(Given information)

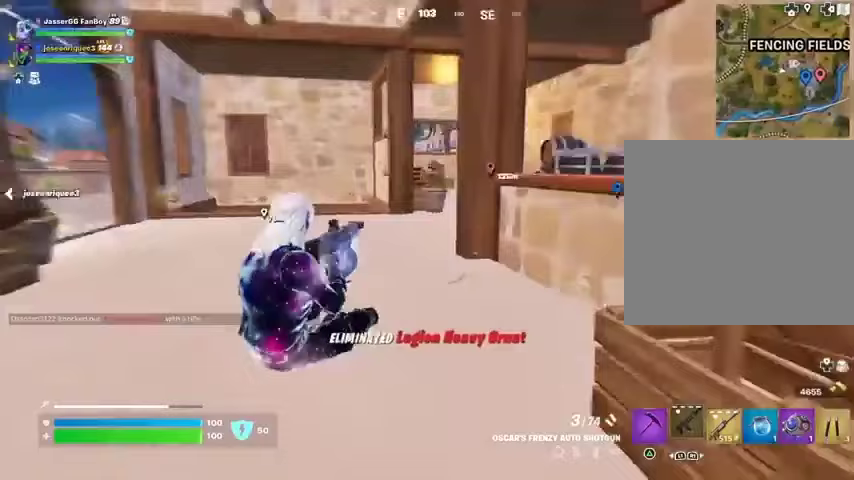
{"buttons": [], "left_stick": "center", "right_stick": "left", "events": [[67, "right_stick", "center"], [133, "left_stick", "down-left"], [267, "R3", "down"], [267, "left_stick", "left"], [367, "R3", "up"], [367, "right_stick", "left"], [400, "left_stick", "center"]]}
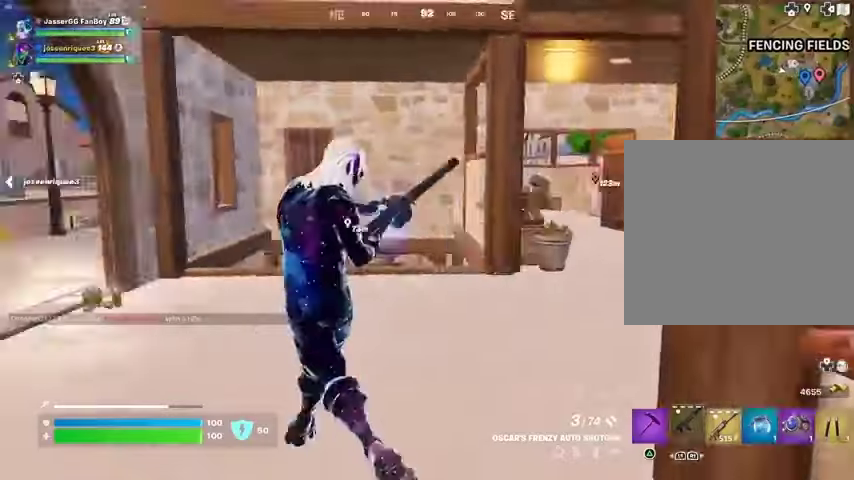
{"buttons": [], "left_stick": "up-right", "right_stick": "center", "events": [[67, "left_stick", "up-right"], [233, "right_stick", "center"]]}
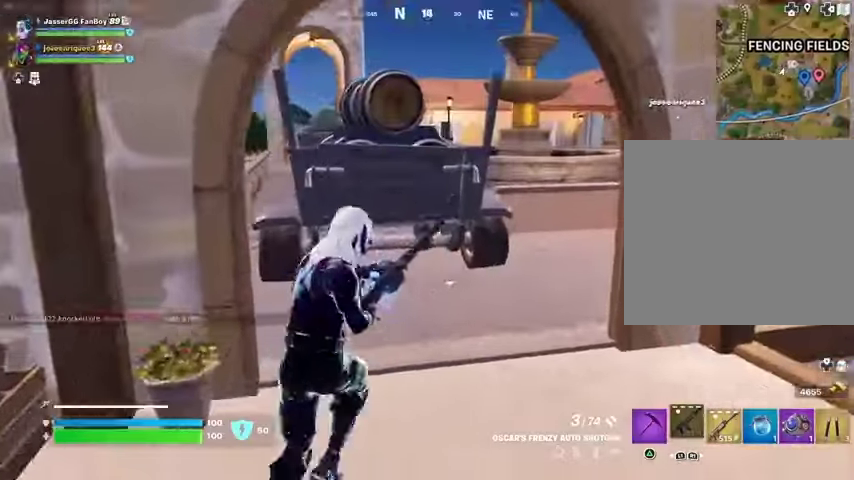
{"buttons": [], "left_stick": "up-right", "right_stick": "center", "events": [[133, "right_stick", "right"], [233, "right_stick", "center"]]}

(End Given information)

Return the material word for word, images omitted.

- Result below -
{"buttons": [], "left_stick": "center", "right_stick": "left", "events": [[67, "right_stick", "center"], [133, "left_stick", "down-left"], [267, "R3", "down"], [267, "left_stick", "left"], [367, "R3", "up"], [367, "right_stick", "left"], [400, "left_stick", "center"]]}
{"buttons": [], "left_stick": "up-right", "right_stick": "center", "events": [[67, "left_stick", "up-right"], [233, "right_stick", "center"]]}
{"buttons": [], "left_stick": "up-right", "right_stick": "center", "events": [[133, "right_stick", "right"], [233, "right_stick", "center"]]}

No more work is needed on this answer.